Task item: An exact copy of the data below is needed; please leave out any pictures.

BEGIN Study material

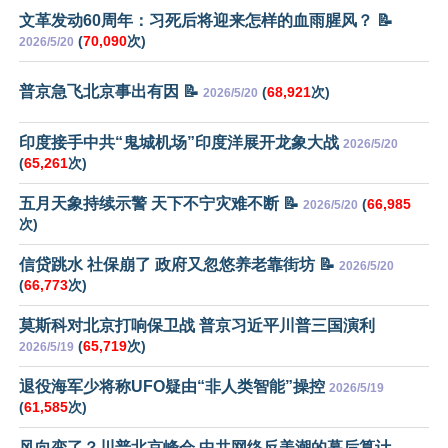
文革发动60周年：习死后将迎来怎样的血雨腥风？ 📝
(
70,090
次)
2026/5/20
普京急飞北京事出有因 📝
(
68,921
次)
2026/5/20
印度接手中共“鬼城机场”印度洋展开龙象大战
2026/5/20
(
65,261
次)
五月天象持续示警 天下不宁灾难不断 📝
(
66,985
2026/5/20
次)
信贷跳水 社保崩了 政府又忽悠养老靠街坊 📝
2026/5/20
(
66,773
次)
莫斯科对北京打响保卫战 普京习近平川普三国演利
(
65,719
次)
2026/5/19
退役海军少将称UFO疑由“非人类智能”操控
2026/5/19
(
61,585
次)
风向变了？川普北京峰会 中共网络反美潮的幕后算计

END Study material

Result for this exercise:
文革发动60周年：习死后将迎来怎样的血雨腥风？ 📝
(
70,090
次)
2026/5/20
普京急飞北京事出有因 📝
(
68,921
次)
2026/5/20
印度接手中共“鬼城机场”印度洋展开龙象大战
2026/5/20
(
65,261
次)
五月天象持续示警 天下不宁灾难不断 📝
(
66,985
2026/5/20
次)
信贷跳水 社保崩了 政府又忽悠养老靠街坊 📝
2026/5/20
(
66,773
次)
莫斯科对北京打响保卫战 普京习近平川普三国演利
(
65,719
次)
2026/5/19
退役海军少将称UFO疑由“非人类智能”操控
2026/5/19
(
61,585
次)
风向变了？川普北京峰会 中共网络反美潮的幕后算计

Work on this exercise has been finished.